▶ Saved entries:
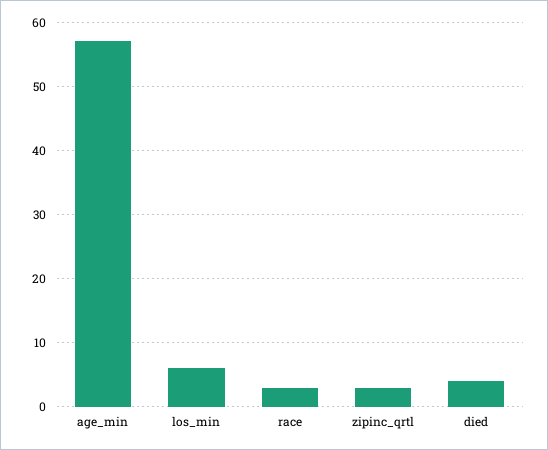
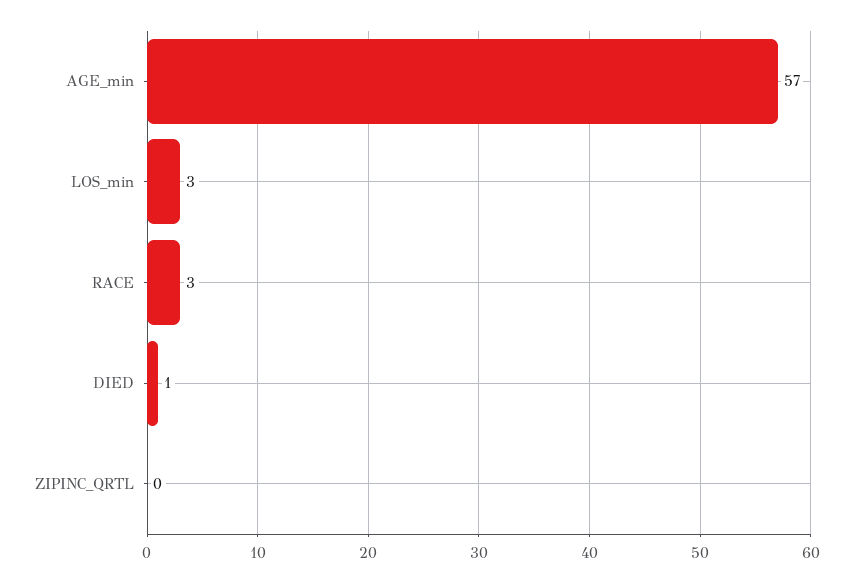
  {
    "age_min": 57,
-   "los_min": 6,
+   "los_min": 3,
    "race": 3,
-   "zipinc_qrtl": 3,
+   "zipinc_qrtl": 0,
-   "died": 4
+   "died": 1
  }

▶ WHAT TO PRODUCE: Output every entry verbatim but skip the pictures.

▶ RESULT OF THIS EXERCISE:
  {
    "age_min": 57,
-   "los_min": 6,
+   "los_min": 3,
    "race": 3,
-   "zipinc_qrtl": 3,
+   "zipinc_qrtl": 0,
-   "died": 4
+   "died": 1
  }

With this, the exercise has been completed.